-- Task goal --
Both the line with "कदा प्रणयिनीं मुग्धां" and the line with "मृणालहारकुन्देन्दुवृन्दवल्ल्यभिलाषिणी ॥ २७" in the records below must appear in the output, along with every line between them, exactly and with nothing added.

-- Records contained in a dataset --
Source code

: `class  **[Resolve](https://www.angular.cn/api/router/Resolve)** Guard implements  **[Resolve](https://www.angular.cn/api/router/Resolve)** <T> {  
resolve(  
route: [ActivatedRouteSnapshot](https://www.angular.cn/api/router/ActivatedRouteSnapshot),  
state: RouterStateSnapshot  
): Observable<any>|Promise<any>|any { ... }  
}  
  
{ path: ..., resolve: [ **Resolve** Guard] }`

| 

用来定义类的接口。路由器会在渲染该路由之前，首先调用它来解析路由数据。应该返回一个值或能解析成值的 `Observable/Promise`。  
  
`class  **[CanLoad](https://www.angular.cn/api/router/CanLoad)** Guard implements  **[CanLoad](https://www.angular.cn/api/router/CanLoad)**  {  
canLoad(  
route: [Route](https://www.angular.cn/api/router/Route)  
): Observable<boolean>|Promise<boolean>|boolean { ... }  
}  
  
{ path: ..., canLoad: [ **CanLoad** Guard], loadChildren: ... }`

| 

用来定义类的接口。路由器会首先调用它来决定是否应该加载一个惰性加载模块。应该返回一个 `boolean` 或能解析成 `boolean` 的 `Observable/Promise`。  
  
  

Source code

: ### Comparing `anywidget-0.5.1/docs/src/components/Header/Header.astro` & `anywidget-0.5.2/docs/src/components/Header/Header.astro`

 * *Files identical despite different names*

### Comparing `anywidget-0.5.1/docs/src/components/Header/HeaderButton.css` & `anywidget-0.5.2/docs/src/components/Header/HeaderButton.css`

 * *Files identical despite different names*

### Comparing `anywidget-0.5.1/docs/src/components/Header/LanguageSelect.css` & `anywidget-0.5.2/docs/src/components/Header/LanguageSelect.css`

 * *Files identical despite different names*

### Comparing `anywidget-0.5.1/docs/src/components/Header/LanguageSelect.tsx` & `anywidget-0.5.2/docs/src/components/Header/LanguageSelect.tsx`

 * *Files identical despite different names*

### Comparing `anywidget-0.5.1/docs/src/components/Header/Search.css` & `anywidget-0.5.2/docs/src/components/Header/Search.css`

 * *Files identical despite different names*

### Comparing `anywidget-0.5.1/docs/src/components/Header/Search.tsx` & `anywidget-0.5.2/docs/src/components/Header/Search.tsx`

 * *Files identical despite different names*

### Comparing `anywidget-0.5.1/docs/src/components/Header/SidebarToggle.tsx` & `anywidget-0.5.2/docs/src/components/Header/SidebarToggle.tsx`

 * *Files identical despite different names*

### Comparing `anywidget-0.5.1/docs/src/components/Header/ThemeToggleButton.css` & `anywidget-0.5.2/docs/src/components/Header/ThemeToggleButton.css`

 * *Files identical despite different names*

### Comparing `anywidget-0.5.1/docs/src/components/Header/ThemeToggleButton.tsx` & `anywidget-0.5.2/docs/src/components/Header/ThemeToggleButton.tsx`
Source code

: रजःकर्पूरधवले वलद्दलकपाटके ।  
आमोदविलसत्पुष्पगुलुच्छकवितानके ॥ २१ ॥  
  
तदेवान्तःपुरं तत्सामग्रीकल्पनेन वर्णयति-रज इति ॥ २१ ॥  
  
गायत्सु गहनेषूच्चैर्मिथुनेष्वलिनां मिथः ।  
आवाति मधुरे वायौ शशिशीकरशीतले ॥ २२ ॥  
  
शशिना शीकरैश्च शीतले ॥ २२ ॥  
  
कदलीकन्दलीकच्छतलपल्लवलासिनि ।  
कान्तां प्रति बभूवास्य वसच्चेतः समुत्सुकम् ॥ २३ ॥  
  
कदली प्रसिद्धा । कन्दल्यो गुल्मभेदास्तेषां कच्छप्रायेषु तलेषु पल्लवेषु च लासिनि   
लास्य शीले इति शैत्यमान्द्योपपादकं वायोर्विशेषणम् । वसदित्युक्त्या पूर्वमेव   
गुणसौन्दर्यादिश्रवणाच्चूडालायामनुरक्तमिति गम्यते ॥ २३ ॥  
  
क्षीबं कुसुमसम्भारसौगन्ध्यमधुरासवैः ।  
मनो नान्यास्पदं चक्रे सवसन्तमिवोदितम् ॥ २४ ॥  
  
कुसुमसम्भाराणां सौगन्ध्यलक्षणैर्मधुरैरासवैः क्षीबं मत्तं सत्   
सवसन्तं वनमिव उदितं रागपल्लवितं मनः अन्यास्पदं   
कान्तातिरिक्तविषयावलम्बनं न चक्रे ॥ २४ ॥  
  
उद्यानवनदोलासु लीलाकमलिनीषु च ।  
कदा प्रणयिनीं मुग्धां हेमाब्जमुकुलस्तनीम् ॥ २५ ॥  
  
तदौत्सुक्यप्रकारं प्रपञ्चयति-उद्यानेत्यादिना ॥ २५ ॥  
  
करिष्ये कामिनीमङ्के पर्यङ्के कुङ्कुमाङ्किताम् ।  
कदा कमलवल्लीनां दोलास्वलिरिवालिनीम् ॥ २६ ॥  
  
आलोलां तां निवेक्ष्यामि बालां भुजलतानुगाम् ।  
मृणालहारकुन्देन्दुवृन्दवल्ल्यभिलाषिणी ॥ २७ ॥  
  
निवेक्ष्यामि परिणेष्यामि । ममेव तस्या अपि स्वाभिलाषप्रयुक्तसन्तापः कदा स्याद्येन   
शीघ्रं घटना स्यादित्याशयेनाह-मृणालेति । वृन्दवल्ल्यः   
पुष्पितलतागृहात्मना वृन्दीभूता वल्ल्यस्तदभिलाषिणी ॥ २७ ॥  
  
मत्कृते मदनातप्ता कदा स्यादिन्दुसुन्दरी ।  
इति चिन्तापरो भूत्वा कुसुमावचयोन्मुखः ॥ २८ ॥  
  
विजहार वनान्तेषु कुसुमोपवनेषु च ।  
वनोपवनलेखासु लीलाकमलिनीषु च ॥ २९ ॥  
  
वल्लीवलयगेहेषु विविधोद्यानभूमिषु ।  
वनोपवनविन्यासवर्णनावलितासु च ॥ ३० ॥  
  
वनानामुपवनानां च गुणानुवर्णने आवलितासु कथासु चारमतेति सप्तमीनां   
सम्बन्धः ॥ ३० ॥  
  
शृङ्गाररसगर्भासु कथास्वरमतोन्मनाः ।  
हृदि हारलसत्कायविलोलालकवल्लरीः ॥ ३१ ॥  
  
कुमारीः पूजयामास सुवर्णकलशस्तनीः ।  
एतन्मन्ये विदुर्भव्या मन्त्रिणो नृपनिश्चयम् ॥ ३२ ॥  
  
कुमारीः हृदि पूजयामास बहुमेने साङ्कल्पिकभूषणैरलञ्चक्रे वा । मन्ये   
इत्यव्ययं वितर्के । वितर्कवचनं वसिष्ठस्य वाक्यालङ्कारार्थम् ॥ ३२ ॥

...

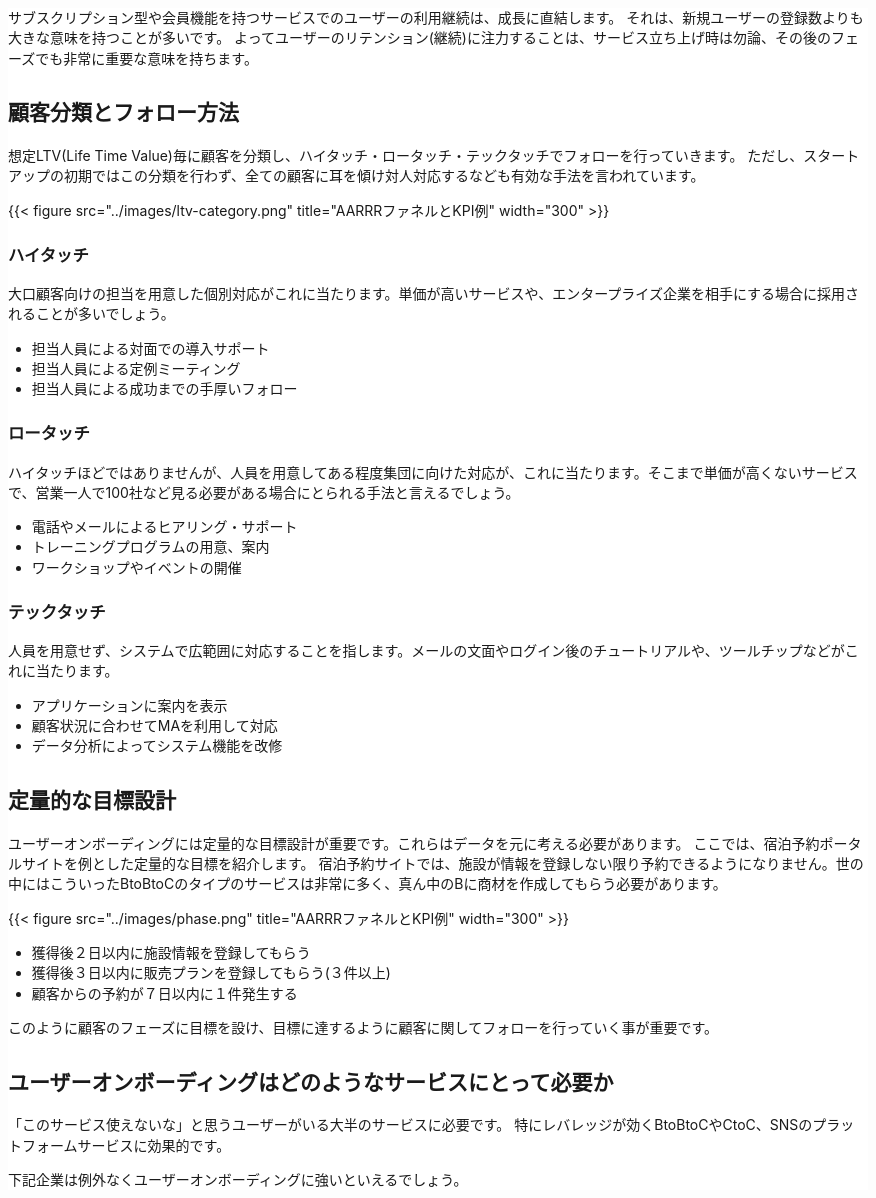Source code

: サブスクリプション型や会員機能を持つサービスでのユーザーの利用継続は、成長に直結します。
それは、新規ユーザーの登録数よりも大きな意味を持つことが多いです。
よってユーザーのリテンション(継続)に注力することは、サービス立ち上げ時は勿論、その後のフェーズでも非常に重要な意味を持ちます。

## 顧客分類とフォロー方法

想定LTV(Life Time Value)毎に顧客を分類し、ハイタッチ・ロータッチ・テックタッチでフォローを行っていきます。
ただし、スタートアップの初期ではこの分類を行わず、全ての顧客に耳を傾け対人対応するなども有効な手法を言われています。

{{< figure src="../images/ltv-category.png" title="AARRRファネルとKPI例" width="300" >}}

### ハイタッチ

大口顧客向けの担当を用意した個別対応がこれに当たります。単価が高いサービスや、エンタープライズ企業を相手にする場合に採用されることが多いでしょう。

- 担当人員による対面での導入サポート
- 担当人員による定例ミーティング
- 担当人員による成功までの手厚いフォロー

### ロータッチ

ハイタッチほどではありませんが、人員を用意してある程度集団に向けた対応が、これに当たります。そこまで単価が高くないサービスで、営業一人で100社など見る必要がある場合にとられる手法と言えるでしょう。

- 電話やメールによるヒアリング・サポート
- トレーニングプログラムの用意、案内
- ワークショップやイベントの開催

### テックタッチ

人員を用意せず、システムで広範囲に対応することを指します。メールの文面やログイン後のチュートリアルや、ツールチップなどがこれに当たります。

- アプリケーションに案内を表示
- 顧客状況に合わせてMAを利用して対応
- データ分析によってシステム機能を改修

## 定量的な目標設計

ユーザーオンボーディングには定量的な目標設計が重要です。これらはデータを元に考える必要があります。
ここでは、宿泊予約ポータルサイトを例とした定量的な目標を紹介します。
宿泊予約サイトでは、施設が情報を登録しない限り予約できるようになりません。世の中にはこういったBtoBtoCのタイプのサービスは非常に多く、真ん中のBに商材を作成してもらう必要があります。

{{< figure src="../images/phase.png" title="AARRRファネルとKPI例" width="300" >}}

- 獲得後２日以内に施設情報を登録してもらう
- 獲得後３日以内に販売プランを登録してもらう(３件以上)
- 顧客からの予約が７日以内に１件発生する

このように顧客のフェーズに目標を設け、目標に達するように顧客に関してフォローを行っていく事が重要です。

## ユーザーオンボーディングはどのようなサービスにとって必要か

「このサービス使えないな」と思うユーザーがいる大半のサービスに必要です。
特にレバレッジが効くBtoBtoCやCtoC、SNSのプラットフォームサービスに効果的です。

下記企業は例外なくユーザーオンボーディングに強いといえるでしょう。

-- Solution below --
कदा प्रणयिनीं मुग्धां हेमाब्जमुकुलस्तनीम् ॥ २५ ॥  
  
तदौत्सुक्यप्रकारं प्रपञ्चयति-उद्यानेत्यादिना ॥ २५ ॥  
  
करिष्ये कामिनीमङ्के पर्यङ्के कुङ्कुमाङ्किताम् ।  
कदा कमलवल्लीनां दोलास्वलिरिवालिनीम् ॥ २६ ॥  
  
आलोलां तां निवेक्ष्यामि बालां भुजलतानुगाम् ।  
मृणालहारकुन्देन्दुवृन्दवल्ल्यभिलाषिणी ॥ २७ ॥  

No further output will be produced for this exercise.